Audi just told you everything you need to know about its biggest SUV without mentioning a single horsepower figure, torque number, or zero-to-sixty time. The Q9’s first official reveal focuses entirely on what happens after you sit down. That silence on performance speaks volumes about where the premium SUV arms race has shifted.
The Q9 is Audi’s first large full-size SUV, slotting above the Q8 and aimed squarely at the BMW X7, Mercedes-Benz GLS, and the ever-present Cadillac Escalade. CEO Gernot Döllner framed it bluntly: “With the Q9, ‘Vorsprung durch Technik’ is increasingly defined by the in-car experience.” Translation — tech leadership now means rear-seat luxury, not lap times.
The headline feature is electric doors on all four corners, a first for Audi. They open via key fob, the myAudi app, the MMI screen, brake pedal, or seatbelt buckle. Surround sensors detect obstacles — parked cars, approaching cyclists — and halt the door mid-swing. It’s a parlor trick until the first time it saves your paint in a parking garage. Then it’s indispensable.
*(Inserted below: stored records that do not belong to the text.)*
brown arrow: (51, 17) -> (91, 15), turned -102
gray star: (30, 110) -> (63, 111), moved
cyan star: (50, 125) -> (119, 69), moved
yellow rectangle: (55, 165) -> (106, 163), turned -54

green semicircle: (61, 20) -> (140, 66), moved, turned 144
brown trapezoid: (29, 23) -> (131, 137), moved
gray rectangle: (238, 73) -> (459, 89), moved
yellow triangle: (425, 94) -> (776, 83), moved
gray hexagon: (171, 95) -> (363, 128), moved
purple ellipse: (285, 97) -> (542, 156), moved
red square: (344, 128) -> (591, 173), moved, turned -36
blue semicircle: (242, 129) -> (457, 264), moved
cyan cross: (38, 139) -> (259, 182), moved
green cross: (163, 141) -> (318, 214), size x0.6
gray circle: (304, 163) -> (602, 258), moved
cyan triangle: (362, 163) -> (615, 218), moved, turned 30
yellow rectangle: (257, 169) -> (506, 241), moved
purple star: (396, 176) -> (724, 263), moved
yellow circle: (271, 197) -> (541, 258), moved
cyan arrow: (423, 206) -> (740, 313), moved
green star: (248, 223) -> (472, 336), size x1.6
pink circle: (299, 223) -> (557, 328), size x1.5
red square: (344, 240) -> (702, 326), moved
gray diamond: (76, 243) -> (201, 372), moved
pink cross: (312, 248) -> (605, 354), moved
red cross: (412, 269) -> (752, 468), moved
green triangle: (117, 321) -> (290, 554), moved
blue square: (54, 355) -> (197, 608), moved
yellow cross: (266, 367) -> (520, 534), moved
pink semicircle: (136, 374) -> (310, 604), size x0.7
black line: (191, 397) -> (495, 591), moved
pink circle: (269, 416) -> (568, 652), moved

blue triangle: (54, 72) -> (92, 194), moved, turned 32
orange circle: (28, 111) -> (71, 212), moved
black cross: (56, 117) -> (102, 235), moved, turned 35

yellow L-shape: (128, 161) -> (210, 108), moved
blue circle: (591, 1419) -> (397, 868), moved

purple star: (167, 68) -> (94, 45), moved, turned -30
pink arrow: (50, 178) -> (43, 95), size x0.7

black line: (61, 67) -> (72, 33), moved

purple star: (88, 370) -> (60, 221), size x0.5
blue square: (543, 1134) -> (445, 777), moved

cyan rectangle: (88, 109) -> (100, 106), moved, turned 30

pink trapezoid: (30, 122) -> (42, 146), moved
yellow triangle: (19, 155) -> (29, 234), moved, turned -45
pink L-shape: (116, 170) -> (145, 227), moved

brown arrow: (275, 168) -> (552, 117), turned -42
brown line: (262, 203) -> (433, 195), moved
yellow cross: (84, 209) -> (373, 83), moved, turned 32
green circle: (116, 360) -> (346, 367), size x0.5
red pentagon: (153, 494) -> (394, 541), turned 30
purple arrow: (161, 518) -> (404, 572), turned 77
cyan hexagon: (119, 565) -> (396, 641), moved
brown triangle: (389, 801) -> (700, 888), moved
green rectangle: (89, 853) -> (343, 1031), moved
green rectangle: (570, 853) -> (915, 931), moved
Seating comes in six- or seven-seat configurations. The six-seat layout gives the second row two electrically adjustable individual chairs with active ventilation in both cushion and backrest — business-class language Audi is wielding deliberately. The seven-seater fits three child seats across the middle row, a practical nod to the families who actually write the checks for vehicles like this. Third-row seats fold electrically, because in 2026, reaching back to yank a seatback release lever apparently crosses the indignity threshold.
The panoramic sunroof spans roughly 1.5 square meters and ditches the traditional roller blind entirely. Nine individually controllable glass segments switch from transparent to opaque electronically, blocking more than 99.5 percent of UV radiation. Park the car, and the roof goes opaque automatically. Start it again, and your last setting returns.
On the top trim, 84 LEDs embedded in the roof cycle through 30 colors synced to the ambient lighting. Subtle it is not.
Bang and Olufsen supplies the audio, upgraded from 3D to what Audi calls 4D sound. Headrest speakers isolate phone calls and navigation prompts to individual occupants. Seat-mounted actuators let you physically feel the bass — a trick lifted from high-end home theater, now standard luxury-SUV fare.
An LED interaction light strip spanning the dashboard width pulses with the music’s rhythm and pulls color from album artwork. It’s either brilliant or deeply annoying, depending on your tolerance for synesthesia on the autobahn.
Materials lean hard into texture over gloss. Alpaca wool, Dinamica microfiber, Nappa leather, fine grain ash, and carbon fiber weave with basalt gray accents fill out the options list. Audi specifically noted a shift away from glossy surfaces toward matte finishes — a quiet admission that piano black trim was a fingerprint catastrophe the industry should have abandoned years ago.
Cargo duty gets a new aluminum rail system in the trunk with sliding hooks and adjustable three-dimensional anchors. Two Qi2.2 wireless charging pads and 100-watt USB-C ports handle device power. Every Q9 ships with a roof rack for the standard rails — a small inclusion that signals Audi expects these trucks to actually be used, not just parked at valet stands.
The full reveal comes this summer. Powertrain details, pricing, and platform specifics remain under wraps. But the deliberate choice to lead with interior comfort over mechanical specifications tells you exactly where Audi thinks this fight will be won.
The Q9 isn’t selling you a driving machine. It’s selling you a place to be while the driving happens — and in this segment, that might be the smarter bet.